The Kathmandu Post
KATHMANDU, The Ministry of Education, Science and Technology, starting Wednesday, will stop issuing ‘No Objection Letters’ to students who want to study only diploma or language courses abroad.
The decision was taken after increasing cases of Nepali diploma students facing problems abroad came to light, said Maheshwor Sharma, chief of the No Objection Certificate Management section at the Ministry of Education.
Furthermore, going abroad for diploma courses that last just a few months is against the existing legal provisions, said Sharma.
Clause 3(b) of the Scholarships Act of 1964, and its regulation issued in 2003, make it mandatory for students to acquire a ‘No Objection Letter’ before going abroad for studies.
The Act says, “No citizen of Nepal shall go abroad for higher studies without receiving no objection letter to be issued by the Ministry of Education.”
Diploma courses are generally non-university courses for students who have completed the tenth grade. And as grades 11 and 12 were incorporated into school-level education after the eighth amendment to the Education Act three years ago, only university-level education will now be considered higher education, said officials at the Education Ministry.
Though the amended Act came into effect in June 2016, students had been receiving no objection letters for diploma or language courses until Tuesday.
When asked why the regulation was not imposed immediately after the amendment to the Act, Sharma said, “We work as per directions. We are following directions from higher authorities.”

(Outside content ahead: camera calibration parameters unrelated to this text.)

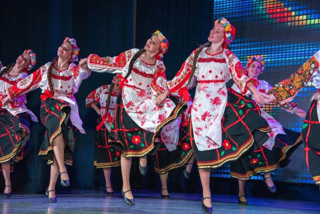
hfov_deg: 20.4
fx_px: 889
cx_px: 160
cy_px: 107
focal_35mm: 100
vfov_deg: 13.7
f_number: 7.1
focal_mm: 100
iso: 3200
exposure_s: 1/160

Letters, however, will be issued to students who can produce an offer letter that ensures admission to a university after the completion of their diploma course, said Sharma. Letters can also be issued in special cases, upon a recommendation from the foreign ministry or from the embassy of the destination country.
The Education Ministry took the decision after consulting with the Ministry of Foreign Affairs, following reports of diploma students and those studying language courses facing problems while pursuing higher education.
“The decision was taken after studying cases in Australia and other countries, where students in diploma courses suffered following the closure of their institutes,” said a senior official at the Foreign Ministry on condition of anonymity as he was not allowed to speak to the media.
Hundreds of students pursuing diploma courses were affected when two institutes under the Australia Institute of Business and Technology faced deregistration from the country’s regulator for vocational and training sector after they failed to meet the admission compliances. Though the decision to deregister AIBT-International has been revoked by the regulatory agency, the decision about AIBT, a separate school from AIBT-International, is still under consideration.
The number of Nepali students going abroad for higher studies has escalated in recent years. Records from the Ministry of Education show 16,504 students had acquired the No Objection Letter in the fiscal year 2013-14 while that number increased fivefold last fiscal year, with 62,800 students going for studies in 72 countries. Among them, some 32,200 students acquired the letter to study in Australia and 15,500 for Japan.
Nepal is currently the third largest contributor of international students to Australia. Representatives of education consultancies say that around half of all students opting to study in Australia take diploma courses while a majority going to Japan first enroll in language courses.
Kumar Karki, president of International Education Representative Initiative of Nepal, one of seven umbrella bodies of education consultancies, said that it was wrong to impose a complete ‘ban’ on studying diploma or language courses.
“There are good colleges in New Zealand, for example, that offer diploma courses,” he told the Post. The new decision, according to education consultancy operators, could lead to a sharp decline in the number of Nepali students travelling abroad.
Student guardians have also criticised the government’s decision, calling it immature. “It is wrong to have a blanket ban,” Suprabhat Bhandari, coordinator of the National Guardian Federation, told the Post.
The government should halt certification only for those institutes that have problems, said Bhandari. “It’s the duty of the government to ensure students don’t get into trouble in foreign lands, but that cannot stop students from enjoying their right to education of their choice,” he said.